The speeches were almost over; the Master of Ceremonies had announced that there would be dancing in the ballroom. Hopefully then she would be able to escape Julian’s unwelcome attentions, since he would be duty-bound to dance with Eve.
‘Your lipstick’s all gone and your hair needs brushing,’ she heard Julian saying critically to Eve as the speaker sat down.
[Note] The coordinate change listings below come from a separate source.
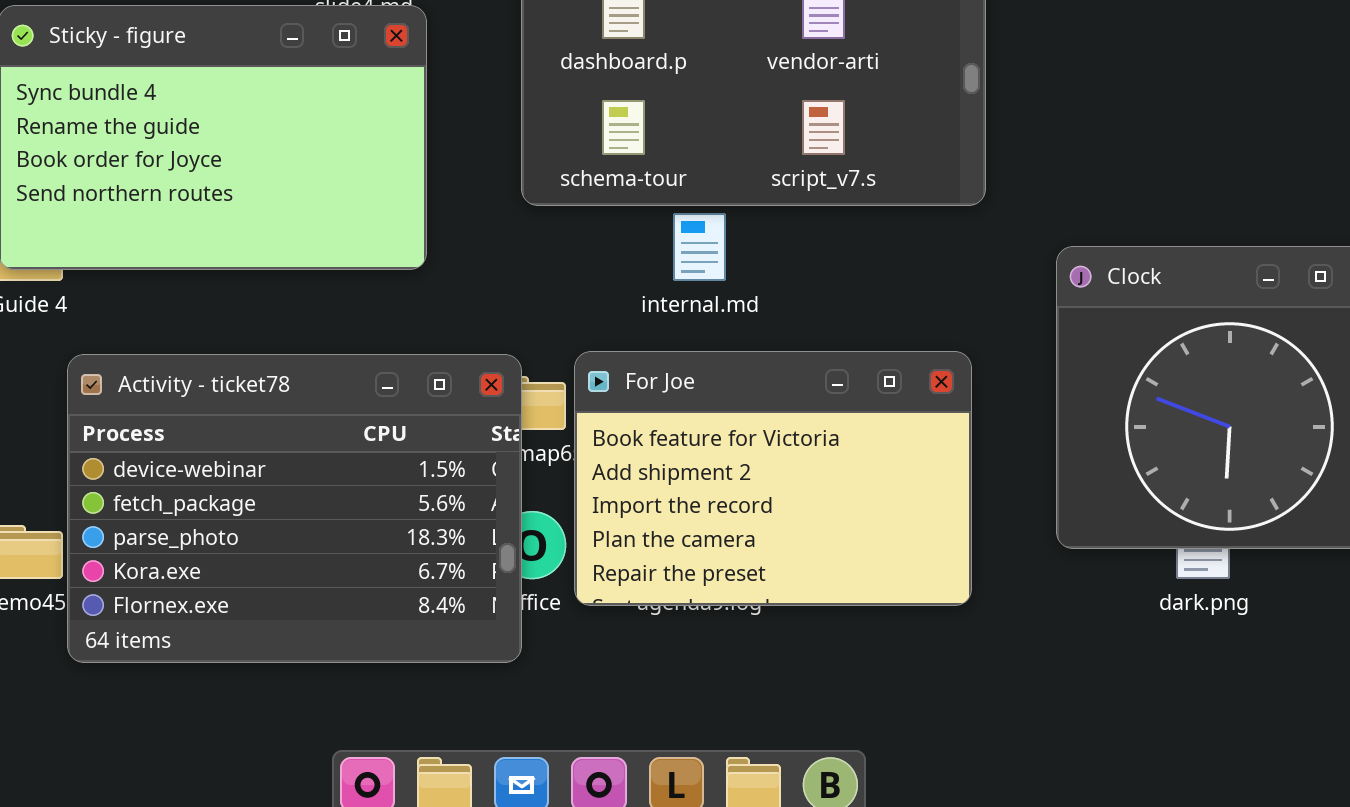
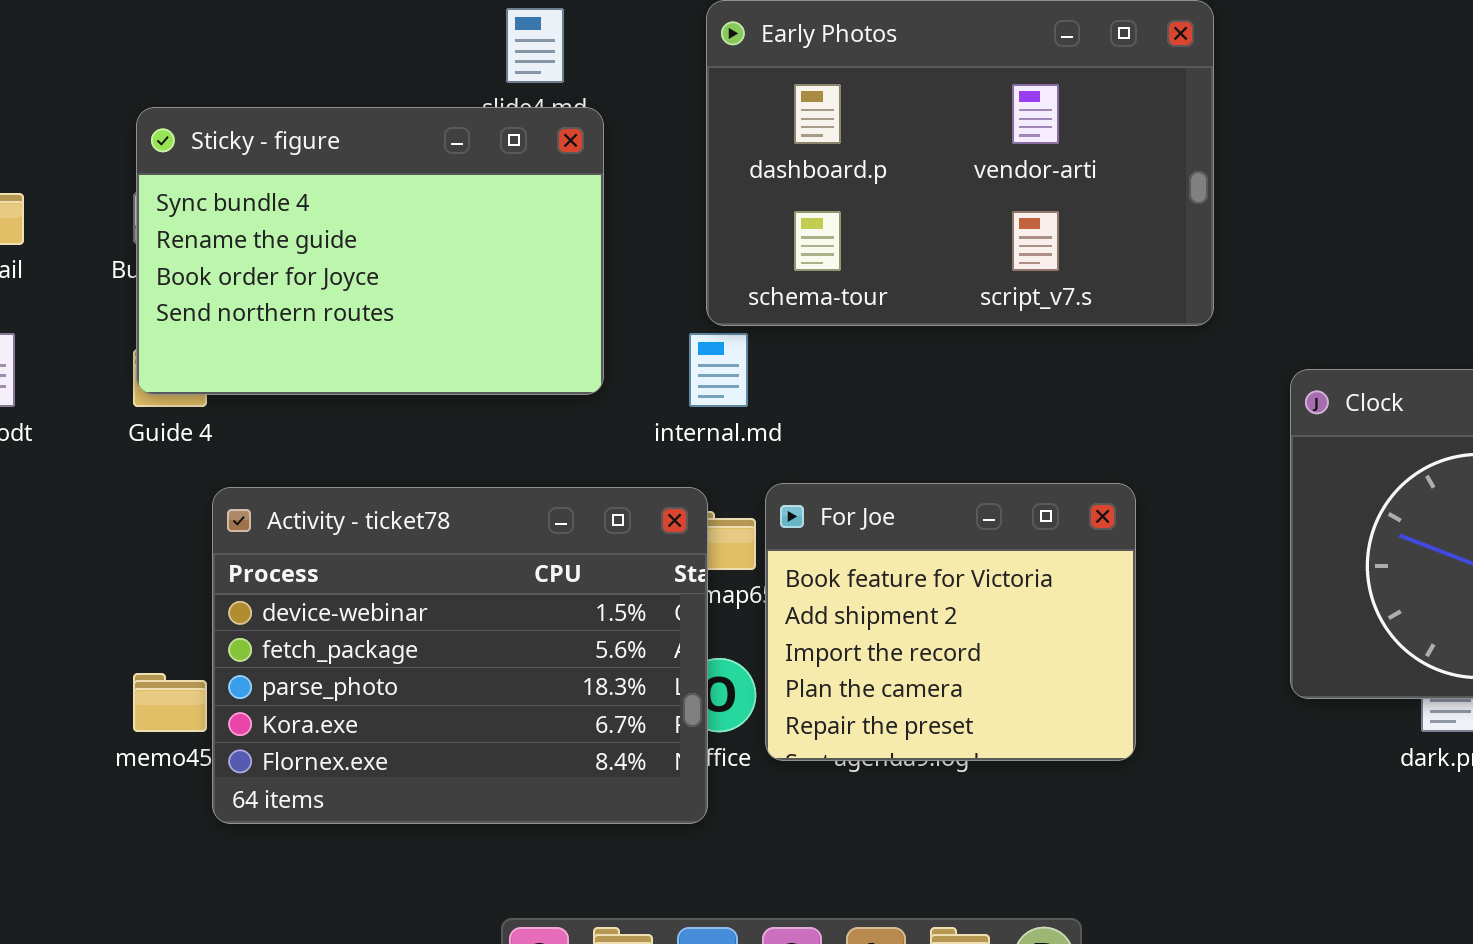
internal.md: [673,213,726,281] -> [689,333,748,407], moved
For Joe: [574,351,972,606] -> [765,483,1136,761], resized

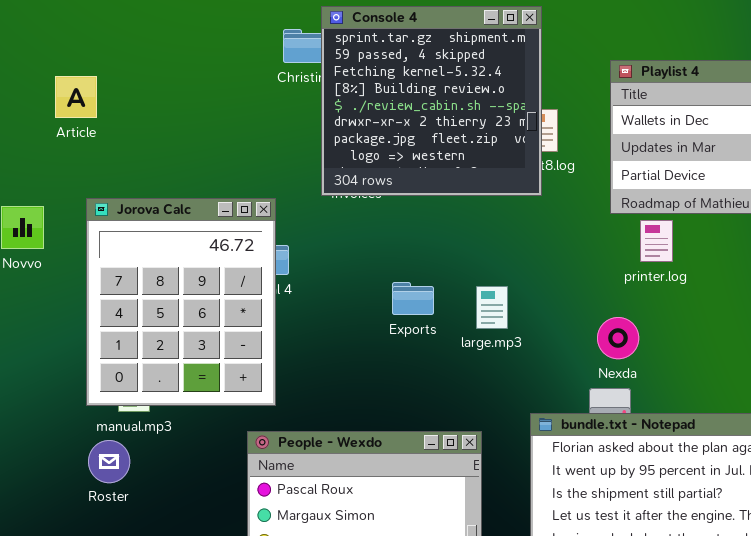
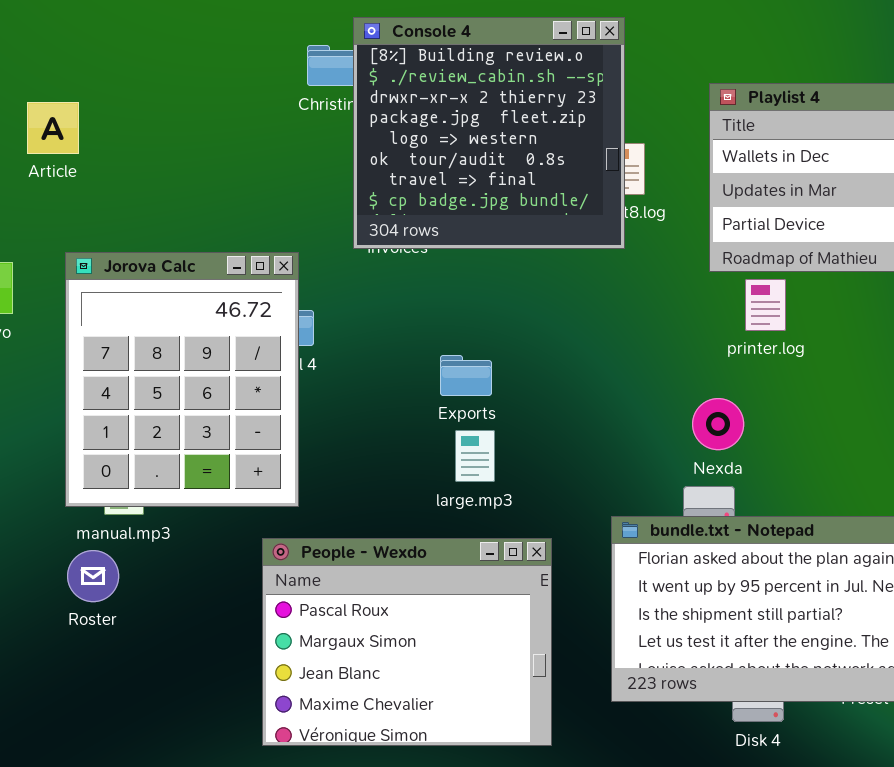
Console 4: [321,6,542,196] -> [353,17,625,249], scrolled down 3 rows
large.mp3: [476,286,508,329] -> [455,430,495,482], moved

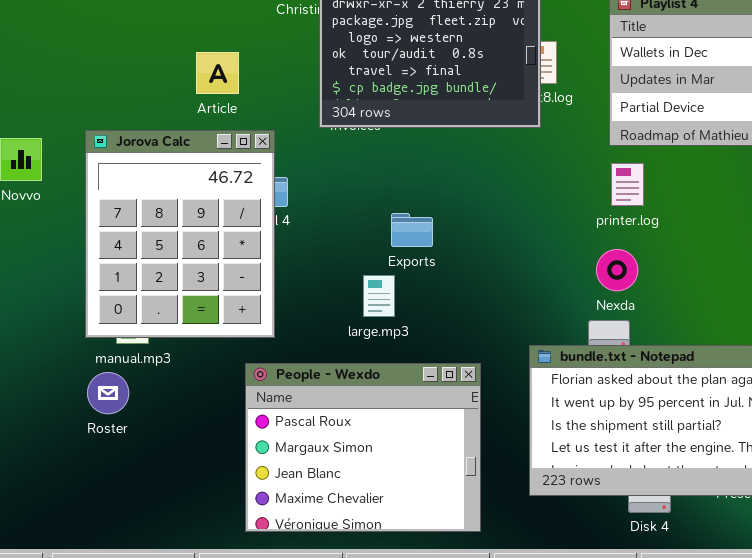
Article: [27,102,79,154] -> [196,52,239,94], moved
printer.log: [745,279,786,331] -> [611,163,644,206], moved
large.mp3: [455,430,495,482] -> [363,275,395,317], moved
‘I’m afraid Eve doesn’t really have much idea about how to dress properly. She isn’t into designer clothes. I dare say you didn’t have much change out of a thousand pounds when you bought yours?’ he questioned, and Kelly knew from the look in his eyes that the news of her supposed inheritance had already reached him via that mysterious ‘grapevine’ Dee seemed to know so much about. As he spoke Julian’s glance slid from Kelly’s eyes to her mouth, and he murmured in a much lower voice, ‘Mind you, one has to admit the poor darling doesn’t exactly have the right kind of raw material … unlike you … Has anyone ever told you that you have the most amazingly sexy eyes … and mouth …?’
Kelly had to fight to suppress the dark tide of colour threatening to betray her feelings. It wasn’t embarrassment that was driving the hot blood up under her skin, but anger. How dared he behave so insultingly towards his girlfriend? No wonder she was looking so unhappy. But that was no reason for her brother to give her, Kelly, such a contemptuously angry look. She wasn’t the one who was responsible for Eve’s humiliation.
‘I was just going to go to the Ladies to tidy up myself,’ she fibbed, smiling warmly at Eve. ‘Do you want to come with me?’
‘Oh, yes …’
Smiling with relief, Eve got up to accompany her.
‘Have you known Julian long?’ she asked Kelly shyly as they stood side by side in the elegantly decorated cloakroom, studying their reflections in the mirrors in front of them.
‘Mmm … quite a while,’ Kelly responded.